▶ [TEKS SUMBER]:
◇ ◇ ◇ ◇
Wednesday, December 16, 2015

Bekerja, Apa Yang Kita Cari ?

Studi ilmiah pernah melaporkan sebuah temuan bahwa karyawan yang punya motivasi kerja hanya untuk mendapatkan gaji, ternyata memiliki perbedaan tingkat motivasi kerja dan kreativitas dibanding dengan karyawan yang punya motivasi kerja untuk meraih prestasi. Karyawan kelompok kedua ini lebih kreatif dan lebih besar kemauannya untuk maju dibanding karyawan kelompok pertama (Unlocking The Creativity Within: Executive Update: May 2000).

Mungkin ada pertanyaan, bisakah kita ngantor tanpa niat untuk mendapatkan gaji? Kalau ini kita jawab BISA, tentu saja ini diprotes banyak orang: mengada-ngada, tidak rasional, tidak alamiah dan sudah pasti bertentangan dengan kenyataan hidup. Lalu apakah yang membedakan kedua kelompok karyawan itu? Sekali lagi, ini bukan mempersoalkan apakah gaji itu penting atau tidak penting, karena jawabannya sudah pasti penting buat semua orang. Hal yang membedakan adalah apakah yang menjadi sasaran kita di kantor? Apakah sasaran kita hanya uang atau selain uang?
◇ ◇ ◇ ◇
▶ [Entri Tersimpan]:
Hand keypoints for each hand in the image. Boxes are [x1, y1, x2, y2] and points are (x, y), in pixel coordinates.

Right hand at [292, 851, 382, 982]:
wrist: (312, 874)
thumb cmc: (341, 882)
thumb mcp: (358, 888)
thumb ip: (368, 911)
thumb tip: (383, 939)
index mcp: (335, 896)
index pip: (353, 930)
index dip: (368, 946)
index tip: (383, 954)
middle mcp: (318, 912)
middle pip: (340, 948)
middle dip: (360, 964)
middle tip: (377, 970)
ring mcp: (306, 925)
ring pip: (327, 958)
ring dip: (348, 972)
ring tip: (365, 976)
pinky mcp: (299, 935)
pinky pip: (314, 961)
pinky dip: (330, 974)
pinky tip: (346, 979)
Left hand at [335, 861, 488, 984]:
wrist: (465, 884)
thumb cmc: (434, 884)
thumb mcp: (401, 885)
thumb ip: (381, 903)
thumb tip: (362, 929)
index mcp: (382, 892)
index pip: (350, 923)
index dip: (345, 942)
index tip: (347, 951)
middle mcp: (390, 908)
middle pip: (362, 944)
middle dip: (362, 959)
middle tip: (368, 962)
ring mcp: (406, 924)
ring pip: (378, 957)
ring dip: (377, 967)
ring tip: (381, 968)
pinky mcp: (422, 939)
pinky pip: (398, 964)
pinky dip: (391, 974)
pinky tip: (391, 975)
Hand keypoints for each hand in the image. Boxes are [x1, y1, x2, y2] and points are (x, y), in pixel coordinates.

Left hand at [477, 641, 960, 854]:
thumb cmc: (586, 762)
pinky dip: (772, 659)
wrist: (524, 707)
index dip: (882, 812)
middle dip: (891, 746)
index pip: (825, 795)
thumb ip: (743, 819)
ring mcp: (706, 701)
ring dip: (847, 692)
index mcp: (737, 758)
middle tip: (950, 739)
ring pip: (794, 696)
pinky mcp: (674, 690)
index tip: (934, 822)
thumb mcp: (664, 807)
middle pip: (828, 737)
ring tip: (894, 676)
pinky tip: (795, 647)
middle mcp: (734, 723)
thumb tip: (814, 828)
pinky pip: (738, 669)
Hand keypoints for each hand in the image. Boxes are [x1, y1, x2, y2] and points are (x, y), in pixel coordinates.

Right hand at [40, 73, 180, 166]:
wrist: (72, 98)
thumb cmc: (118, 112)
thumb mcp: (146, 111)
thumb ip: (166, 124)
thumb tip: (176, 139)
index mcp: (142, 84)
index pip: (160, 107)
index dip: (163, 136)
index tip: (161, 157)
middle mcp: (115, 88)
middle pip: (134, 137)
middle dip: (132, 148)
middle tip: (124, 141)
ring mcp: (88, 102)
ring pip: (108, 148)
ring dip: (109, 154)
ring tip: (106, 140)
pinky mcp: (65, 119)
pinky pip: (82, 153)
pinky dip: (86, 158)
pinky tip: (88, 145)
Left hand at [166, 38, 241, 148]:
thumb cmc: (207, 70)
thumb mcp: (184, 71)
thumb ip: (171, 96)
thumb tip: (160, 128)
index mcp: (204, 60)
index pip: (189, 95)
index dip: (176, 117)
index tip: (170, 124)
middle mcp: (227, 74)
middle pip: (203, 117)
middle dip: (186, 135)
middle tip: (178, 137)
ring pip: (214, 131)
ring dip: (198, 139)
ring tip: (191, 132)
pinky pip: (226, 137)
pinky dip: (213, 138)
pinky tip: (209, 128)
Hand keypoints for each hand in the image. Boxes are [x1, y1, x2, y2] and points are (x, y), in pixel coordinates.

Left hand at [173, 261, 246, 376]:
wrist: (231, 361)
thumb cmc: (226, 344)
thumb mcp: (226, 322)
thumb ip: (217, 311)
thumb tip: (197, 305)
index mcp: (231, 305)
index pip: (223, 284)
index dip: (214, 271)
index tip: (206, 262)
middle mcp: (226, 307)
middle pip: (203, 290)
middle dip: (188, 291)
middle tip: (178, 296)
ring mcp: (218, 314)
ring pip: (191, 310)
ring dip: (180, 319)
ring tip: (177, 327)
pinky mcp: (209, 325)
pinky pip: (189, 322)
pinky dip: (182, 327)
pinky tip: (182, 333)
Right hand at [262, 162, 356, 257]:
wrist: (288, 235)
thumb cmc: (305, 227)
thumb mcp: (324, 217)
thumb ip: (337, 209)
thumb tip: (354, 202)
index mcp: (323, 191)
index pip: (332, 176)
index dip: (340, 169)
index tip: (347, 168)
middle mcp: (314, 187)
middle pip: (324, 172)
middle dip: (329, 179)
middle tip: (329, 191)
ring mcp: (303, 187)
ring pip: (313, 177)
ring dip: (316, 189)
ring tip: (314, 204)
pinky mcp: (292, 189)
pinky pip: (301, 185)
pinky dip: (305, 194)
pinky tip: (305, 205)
◇ ◇ ◇ ◇
▶ [TUGAS YANG DIKERJAKAN]:
1: Menurut teks tentang motivasi kerja, karyawan kelompok mana yang lebih kreatif dan lebih besar kemauannya untuk maju?
2: Tolong lanjutkan teks tentang motivasi kerja itu, mulai setelah kalimat terakhirnya.

▶ [KELUARAN YANG DIHARAPKAN]:
1: Karyawan yang punya motivasi kerja untuk meraih prestasi.

2:
Hanya Uang ATAU Selain Uang
Sedikitnya ada dua sikap yang biasa kita gunakan dalam menyikapi pekerjaan kita. Pertama, sikap menjadikan uang sebagai sasaran tunggal (Hanya Uang) dan kedua, sikap menempatkan uang sebagai salah satu dari sasaran aktivitas (Selain Uang).

Hal yang harus kita sadari bersama bahwa perbedaan pilihan, akan membawa dampak mental yang berbeda. Dan, menurut cara kerja Hukum Kreasi (the law of creation) yang bekerja di alam raya ini, karena punya dampak mental yang berbeda maka berbeda pula dampaknya di tingkat nyata di kemudian hari seperti yang ditemukan hasil studi ilmiah di atas.

Ketika yang kita pilih hanya uang maka secara alamiah akan hanya uang pula yang akan kita dapatkan, tetapi ketika kita memilih "selain" uang, maka tidak hanya uang pula yang akan kita dapatkan. Sampai di tingkat kalkulasi ini mungkin masih terlalu jauh hubungannya dengan persoalan motivasi dan kreativitas. Mengapa demikian? Secara umum lebih enak mendapatkan uang ketimbang mendapatkan imbalan kerja lain selain uang. Gampangnya, kalau uang yang kita miliki, orang se-kreatif apapun bisa kita dapatkan lalu di mana letak persoalan yang bisa menjelaskan hubungan yang relevan?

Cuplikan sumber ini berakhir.